BUSINESS

Tobacco Giant Crafts D.C. Council Legislation

11/30/2009 05:12 am ET | Updated May 25, 2011

The Washington Examiner reports Wednesday that lobbyists from the Altria Group, owner of tobacco company Philip Morris, are the principal authors of new D.C. Council legislation that (among other provisions) will give city businesses the right to ban smoking from within 25 feet of a storefront entrance. Councilman Phil Mendelson, who introduced the bill, benefited from a $500 campaign contribution from Altria the day he introduced the legislation.

Such crappy optics! LobbyBlog awards one "Tsk."

There are two bills: One with the 25 feet provision (PDF) and another (PDF) that forbids the sale of single cigars, or "blunts," which are commonly hollowed out and refilled with weed.

The Examiner explains why Altria is behind this legislation:

Altria's Black and Mild are the nation's top-selling cigars and control almost a quarter of the market. Because they're sold in five-packs, [Cigar Association of America] President Norman Sharp said the ban on single cigars would boost Black and Mild sales.

Additionally, the proposed weight standards would allow the company to put all of its cigars in two-packs -- the minimum requirement.

This is essentially the same strategy Altria deployed when it backed the Family Smoking Prevention and Tobacco Control Act, which gave the Food and Drug Administration new powers over the tobacco industry. The New York Times reported in June that Altria was positioning itself to gain a possible advantage over competitors:

[A]s the industry's richest company, with profits last year of more than $3 billion, Altria, based in Richmond, Va., has built an extensive scientific research operation. It may thus be the company best equipped to deal with the F.D.A.'s new review process for new, ostensibly safer tobacco products.
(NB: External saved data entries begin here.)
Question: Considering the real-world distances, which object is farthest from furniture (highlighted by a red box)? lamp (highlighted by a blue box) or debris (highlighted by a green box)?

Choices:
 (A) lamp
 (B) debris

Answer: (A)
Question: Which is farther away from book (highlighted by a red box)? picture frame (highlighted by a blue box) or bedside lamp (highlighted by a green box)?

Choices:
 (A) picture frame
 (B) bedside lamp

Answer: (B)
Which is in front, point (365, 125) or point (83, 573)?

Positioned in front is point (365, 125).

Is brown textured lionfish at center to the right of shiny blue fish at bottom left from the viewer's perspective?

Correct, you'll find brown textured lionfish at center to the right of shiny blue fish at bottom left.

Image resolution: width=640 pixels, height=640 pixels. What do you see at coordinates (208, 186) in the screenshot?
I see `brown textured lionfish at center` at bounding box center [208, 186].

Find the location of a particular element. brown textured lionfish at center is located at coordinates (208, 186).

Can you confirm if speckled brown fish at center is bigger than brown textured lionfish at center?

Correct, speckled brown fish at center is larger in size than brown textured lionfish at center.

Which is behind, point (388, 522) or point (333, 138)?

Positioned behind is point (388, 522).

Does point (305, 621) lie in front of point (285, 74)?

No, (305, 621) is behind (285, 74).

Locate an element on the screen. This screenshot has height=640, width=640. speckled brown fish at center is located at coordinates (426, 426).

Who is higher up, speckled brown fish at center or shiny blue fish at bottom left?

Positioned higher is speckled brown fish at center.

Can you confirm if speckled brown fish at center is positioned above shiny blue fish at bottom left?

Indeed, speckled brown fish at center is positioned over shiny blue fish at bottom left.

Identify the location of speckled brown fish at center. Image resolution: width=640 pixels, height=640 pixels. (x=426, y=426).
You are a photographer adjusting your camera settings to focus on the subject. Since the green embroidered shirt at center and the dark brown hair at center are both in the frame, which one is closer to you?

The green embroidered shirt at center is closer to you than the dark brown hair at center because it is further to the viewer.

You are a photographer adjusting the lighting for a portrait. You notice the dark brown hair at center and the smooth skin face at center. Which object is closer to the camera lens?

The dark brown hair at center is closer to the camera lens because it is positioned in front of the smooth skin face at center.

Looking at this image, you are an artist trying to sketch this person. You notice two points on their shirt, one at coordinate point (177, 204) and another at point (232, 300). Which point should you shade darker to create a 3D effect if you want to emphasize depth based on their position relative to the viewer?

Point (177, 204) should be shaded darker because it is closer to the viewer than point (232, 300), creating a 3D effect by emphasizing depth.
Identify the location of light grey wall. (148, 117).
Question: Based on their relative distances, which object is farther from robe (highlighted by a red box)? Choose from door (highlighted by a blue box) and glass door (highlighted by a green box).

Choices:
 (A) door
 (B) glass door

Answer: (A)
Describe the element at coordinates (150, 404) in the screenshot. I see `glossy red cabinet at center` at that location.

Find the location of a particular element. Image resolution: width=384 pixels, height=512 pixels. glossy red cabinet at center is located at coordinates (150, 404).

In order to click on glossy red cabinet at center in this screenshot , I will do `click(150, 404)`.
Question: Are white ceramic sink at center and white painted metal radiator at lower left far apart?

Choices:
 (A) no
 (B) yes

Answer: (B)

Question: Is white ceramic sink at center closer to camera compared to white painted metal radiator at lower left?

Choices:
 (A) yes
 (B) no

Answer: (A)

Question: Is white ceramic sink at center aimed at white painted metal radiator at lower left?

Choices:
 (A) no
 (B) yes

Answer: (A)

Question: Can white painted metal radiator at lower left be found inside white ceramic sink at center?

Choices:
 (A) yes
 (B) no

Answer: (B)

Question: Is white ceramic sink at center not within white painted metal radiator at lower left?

That bill had another cookie for the industry: it banned cigarette flavors, but not menthol. From Slate's Big Money:

"It is a dream come true for Philip Morris," Michael Siegel, a professor at the Boston University School of Public Health, told me. "First, they make it look like they are a reformed company which really cares about reducing the toll of cigarettes and protecting the public's health; and second, they protect their domination of the market and make it impossible for potentially competitive products to enter the market." Other tobacco companies have taken to calling the bill the "Marlboro Monopoly Act of 2009."